[Saved data entries]

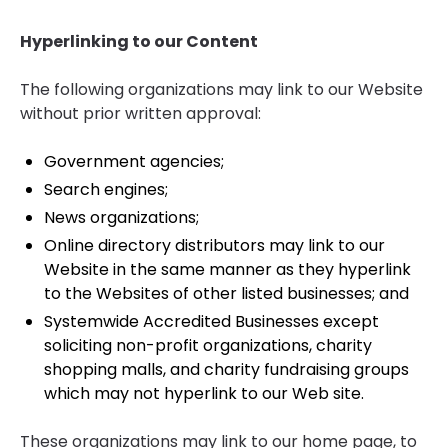
Hyperlinking to our Content
The following organizations may link to our Website
without prior written approval:
Government agencies;
Search engines;
News organizations;
Online directory distributors may link to our
Website in the same manner as they hyperlink
to the Websites of other listed businesses; and
Systemwide Accredited Businesses except
soliciting non-profit organizations, charity
shopping malls, and charity fundraising groups
which may not hyperlink to our Web site.
These organizations may link to our home page, to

◆ **EXERCISE**
Write out again everything from the start of the rows down to the line containing "Website in the same manner as they hyperlink", including that line. Leave the pictures out.

◆ **RESULT OF THIS TASK**
Hyperlinking to our Content
The following organizations may link to our Website
without prior written approval:
Government agencies;
Search engines;
News organizations;
Online directory distributors may link to our
Website in the same manner as they hyperlink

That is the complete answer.